* What is needed:
Return exactly the run of lines that begins at the line containing "right front paw: (108, 194)" and ends at the last line of the material below; pictures stay out.
=== Section Start ===
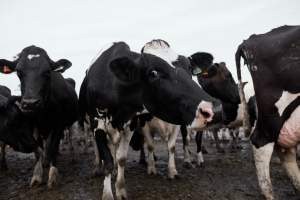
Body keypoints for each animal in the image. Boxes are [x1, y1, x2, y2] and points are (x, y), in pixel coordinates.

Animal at [0, 45, 78, 189]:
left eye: (47, 72)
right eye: (18, 72)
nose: (30, 103)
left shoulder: (58, 125)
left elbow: (53, 147)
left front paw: (52, 176)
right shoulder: (32, 125)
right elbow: (37, 150)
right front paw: (37, 175)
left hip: (69, 123)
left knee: (69, 138)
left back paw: (72, 156)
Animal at [78, 41, 221, 200]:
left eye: (189, 68)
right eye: (153, 73)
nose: (212, 109)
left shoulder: (130, 125)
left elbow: (121, 158)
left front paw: (120, 189)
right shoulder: (98, 124)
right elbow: (107, 159)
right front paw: (108, 194)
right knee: (99, 150)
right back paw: (97, 168)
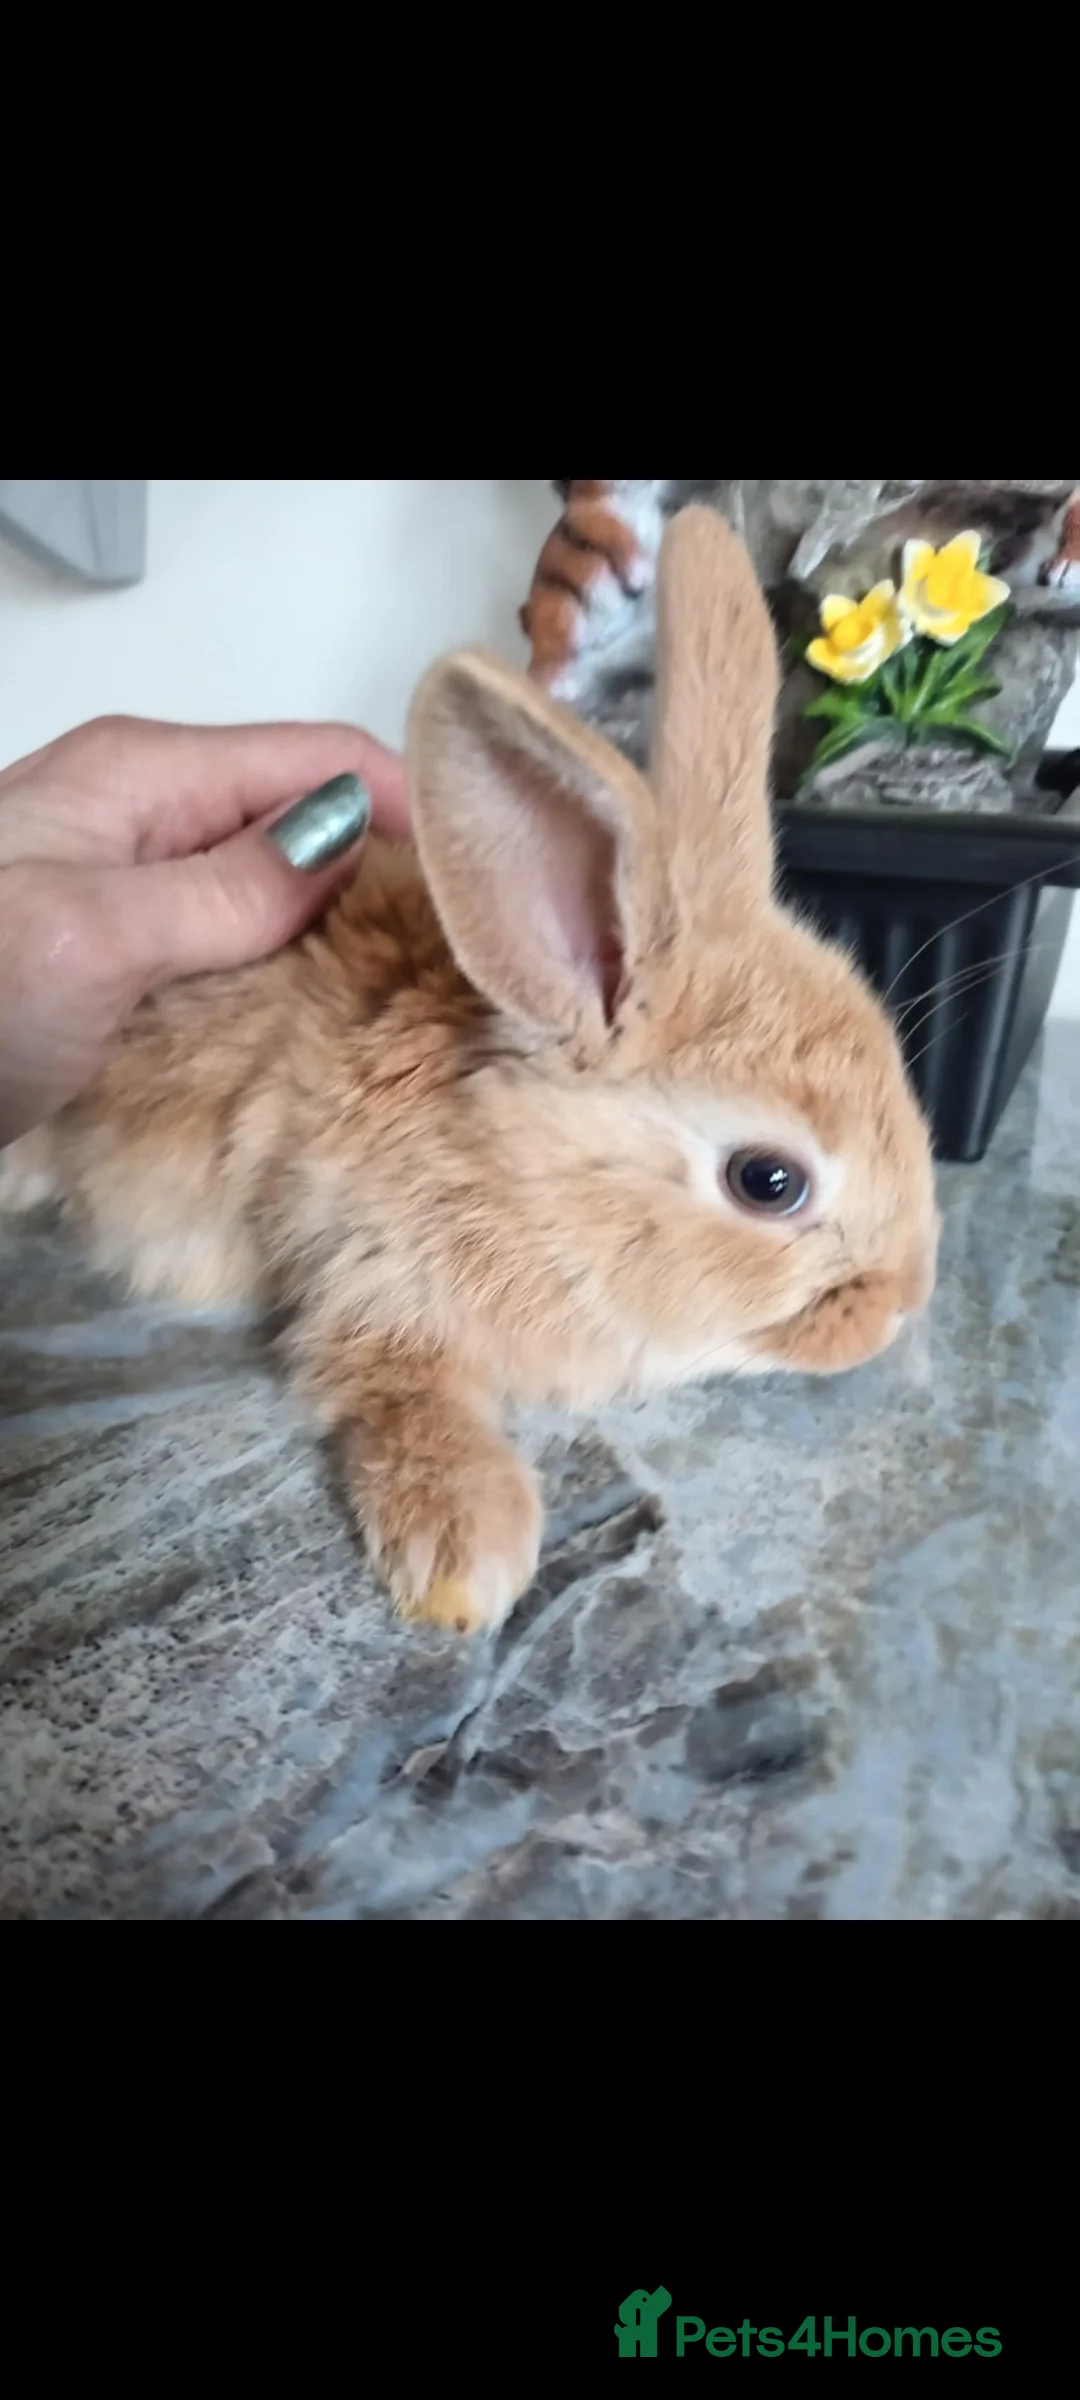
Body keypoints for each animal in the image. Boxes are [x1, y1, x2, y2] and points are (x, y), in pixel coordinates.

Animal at [0, 507, 939, 1636]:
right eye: (770, 1181)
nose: (900, 1309)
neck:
=== Section End ===
* Written answer:
right front paw: (108, 194)
right knee: (99, 150)
right back paw: (97, 168)
Body keypoints for each animal in the image. Boxes are [x1, y1, x2, y2] and points are (x, y), in pixel coordinates.

Animal at [0, 507, 939, 1636]:
right eye: (770, 1181)
nose: (900, 1309)
neck:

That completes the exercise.